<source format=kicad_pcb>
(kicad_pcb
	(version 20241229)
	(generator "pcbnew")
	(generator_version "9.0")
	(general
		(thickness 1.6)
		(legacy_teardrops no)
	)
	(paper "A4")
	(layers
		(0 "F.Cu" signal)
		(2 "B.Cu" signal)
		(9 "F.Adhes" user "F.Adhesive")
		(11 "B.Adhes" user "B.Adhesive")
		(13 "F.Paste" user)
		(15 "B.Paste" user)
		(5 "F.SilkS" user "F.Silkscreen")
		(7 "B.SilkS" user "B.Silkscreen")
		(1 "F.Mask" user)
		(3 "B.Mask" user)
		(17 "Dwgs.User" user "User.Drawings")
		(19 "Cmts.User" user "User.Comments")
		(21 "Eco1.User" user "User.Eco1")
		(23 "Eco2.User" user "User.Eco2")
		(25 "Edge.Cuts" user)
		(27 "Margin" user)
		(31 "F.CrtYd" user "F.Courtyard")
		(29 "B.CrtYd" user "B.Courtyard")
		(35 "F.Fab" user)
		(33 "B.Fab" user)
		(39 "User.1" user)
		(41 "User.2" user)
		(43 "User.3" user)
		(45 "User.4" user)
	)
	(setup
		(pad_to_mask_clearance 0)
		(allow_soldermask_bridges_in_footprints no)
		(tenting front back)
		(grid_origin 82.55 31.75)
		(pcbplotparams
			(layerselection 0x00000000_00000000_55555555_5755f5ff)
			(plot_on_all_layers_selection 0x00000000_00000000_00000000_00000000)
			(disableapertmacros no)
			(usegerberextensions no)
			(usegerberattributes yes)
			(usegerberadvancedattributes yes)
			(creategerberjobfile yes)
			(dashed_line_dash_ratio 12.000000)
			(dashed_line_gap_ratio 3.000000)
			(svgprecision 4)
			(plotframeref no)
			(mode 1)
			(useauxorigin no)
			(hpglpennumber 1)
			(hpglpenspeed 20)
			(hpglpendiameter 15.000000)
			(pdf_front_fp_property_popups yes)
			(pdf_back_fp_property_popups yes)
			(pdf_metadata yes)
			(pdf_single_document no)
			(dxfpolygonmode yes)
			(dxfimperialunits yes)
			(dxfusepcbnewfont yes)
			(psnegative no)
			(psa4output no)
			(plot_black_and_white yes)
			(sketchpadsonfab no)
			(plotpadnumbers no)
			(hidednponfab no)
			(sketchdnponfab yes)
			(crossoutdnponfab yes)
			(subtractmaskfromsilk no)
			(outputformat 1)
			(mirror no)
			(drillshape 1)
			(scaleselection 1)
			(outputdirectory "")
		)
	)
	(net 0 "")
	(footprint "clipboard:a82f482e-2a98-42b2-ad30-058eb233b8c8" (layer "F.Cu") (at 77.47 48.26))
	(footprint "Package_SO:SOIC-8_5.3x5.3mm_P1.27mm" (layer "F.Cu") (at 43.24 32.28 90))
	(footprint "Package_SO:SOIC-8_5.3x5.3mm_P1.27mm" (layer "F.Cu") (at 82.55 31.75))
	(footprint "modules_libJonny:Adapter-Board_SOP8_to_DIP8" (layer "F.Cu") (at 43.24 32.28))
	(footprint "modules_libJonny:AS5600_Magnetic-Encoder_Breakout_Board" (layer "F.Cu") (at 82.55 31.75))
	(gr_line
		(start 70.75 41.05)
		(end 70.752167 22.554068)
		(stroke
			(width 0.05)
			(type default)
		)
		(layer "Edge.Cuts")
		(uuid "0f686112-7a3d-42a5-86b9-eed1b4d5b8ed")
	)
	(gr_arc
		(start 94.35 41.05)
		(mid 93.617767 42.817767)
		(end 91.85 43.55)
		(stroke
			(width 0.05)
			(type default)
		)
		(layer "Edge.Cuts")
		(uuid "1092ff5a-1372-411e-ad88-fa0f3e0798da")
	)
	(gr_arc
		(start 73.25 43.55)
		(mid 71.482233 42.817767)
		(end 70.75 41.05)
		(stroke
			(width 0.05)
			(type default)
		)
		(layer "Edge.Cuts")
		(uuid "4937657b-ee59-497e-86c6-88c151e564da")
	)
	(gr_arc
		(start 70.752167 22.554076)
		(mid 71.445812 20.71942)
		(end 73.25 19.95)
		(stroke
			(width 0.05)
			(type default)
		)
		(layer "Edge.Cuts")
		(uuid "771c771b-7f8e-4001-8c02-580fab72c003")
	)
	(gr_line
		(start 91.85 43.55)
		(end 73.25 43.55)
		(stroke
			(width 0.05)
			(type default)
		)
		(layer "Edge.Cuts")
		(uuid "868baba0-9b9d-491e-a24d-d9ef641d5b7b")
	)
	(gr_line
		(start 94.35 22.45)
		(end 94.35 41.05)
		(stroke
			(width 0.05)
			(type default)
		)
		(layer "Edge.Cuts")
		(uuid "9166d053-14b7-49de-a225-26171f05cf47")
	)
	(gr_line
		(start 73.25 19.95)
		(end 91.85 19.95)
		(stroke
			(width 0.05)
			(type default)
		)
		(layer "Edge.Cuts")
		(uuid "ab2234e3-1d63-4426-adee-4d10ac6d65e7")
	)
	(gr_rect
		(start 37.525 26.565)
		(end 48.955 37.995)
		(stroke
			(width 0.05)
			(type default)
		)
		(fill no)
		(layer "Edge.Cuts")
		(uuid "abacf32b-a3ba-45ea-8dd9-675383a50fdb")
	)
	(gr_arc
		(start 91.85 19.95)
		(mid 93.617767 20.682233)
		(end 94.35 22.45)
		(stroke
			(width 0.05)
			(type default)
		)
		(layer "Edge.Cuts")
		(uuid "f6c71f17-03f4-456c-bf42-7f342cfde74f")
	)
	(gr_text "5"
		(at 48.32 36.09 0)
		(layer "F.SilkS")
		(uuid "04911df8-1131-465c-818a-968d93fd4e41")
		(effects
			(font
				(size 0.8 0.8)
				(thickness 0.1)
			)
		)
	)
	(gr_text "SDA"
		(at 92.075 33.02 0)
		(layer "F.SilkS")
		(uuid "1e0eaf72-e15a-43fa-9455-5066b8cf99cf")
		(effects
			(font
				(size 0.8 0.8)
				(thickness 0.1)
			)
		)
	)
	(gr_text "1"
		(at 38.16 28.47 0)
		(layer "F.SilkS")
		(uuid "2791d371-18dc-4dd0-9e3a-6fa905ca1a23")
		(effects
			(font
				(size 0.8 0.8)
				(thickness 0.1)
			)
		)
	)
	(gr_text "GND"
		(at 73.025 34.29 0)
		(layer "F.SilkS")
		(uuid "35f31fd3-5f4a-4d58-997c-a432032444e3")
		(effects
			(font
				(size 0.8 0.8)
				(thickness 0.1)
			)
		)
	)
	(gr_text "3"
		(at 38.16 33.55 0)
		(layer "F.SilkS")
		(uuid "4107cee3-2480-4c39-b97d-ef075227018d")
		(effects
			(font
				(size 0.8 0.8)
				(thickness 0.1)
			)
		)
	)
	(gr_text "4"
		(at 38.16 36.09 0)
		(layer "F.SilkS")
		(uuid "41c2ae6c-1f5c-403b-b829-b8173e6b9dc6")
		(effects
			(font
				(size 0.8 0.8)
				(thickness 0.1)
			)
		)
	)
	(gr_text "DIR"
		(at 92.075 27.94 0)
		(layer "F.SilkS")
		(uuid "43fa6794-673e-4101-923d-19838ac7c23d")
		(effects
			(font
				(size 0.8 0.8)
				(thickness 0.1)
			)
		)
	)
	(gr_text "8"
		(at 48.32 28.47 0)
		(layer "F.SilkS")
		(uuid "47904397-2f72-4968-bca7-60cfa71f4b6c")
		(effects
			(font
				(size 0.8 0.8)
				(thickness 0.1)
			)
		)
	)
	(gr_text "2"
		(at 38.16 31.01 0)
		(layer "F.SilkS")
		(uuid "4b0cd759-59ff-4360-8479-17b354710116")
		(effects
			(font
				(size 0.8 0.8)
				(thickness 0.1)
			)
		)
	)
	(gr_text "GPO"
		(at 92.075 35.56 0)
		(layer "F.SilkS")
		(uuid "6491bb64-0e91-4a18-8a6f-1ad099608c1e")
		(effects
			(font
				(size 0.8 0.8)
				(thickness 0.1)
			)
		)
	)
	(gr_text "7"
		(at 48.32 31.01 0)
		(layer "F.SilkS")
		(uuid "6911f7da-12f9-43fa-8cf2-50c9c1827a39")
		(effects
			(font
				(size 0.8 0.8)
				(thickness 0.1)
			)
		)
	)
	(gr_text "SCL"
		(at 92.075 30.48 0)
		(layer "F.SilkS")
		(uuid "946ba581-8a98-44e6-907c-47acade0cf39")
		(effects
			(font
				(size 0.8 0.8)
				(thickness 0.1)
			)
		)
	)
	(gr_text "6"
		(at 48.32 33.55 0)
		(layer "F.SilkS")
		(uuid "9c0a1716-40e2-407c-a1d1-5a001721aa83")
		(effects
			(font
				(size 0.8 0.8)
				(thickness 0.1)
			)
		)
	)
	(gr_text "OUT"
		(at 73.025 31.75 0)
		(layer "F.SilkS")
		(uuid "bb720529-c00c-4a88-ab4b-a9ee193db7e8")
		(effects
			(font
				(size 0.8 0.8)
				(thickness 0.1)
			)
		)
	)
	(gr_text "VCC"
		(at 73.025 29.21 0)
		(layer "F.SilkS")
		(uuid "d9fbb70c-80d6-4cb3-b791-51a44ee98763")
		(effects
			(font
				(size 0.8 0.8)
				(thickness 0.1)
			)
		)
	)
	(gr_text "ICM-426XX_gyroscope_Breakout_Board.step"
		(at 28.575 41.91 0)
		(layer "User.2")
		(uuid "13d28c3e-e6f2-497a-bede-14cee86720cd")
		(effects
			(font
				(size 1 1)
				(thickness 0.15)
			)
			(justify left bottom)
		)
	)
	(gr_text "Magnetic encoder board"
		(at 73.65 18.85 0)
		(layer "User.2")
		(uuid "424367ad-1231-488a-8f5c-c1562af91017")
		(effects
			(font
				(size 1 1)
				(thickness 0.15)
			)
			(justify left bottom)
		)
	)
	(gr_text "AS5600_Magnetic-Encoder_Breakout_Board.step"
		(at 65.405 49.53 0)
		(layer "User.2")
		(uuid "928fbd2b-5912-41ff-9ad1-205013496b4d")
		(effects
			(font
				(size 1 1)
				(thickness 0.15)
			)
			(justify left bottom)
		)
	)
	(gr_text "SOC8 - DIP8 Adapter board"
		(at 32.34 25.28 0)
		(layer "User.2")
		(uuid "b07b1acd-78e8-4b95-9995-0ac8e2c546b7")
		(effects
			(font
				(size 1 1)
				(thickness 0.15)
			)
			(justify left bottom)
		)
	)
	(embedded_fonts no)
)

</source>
□ □ □ □ □ □ □
* [WHAT YOU SHOULD DO]:
In the data above, find each line where the string "Adhes" appears, then copy it.

* [RESULT OF THE EXERCISE]:
		(9 "F.Adhes" user "F.Adhesive")
		(11 "B.Adhes" user "B.Adhesive")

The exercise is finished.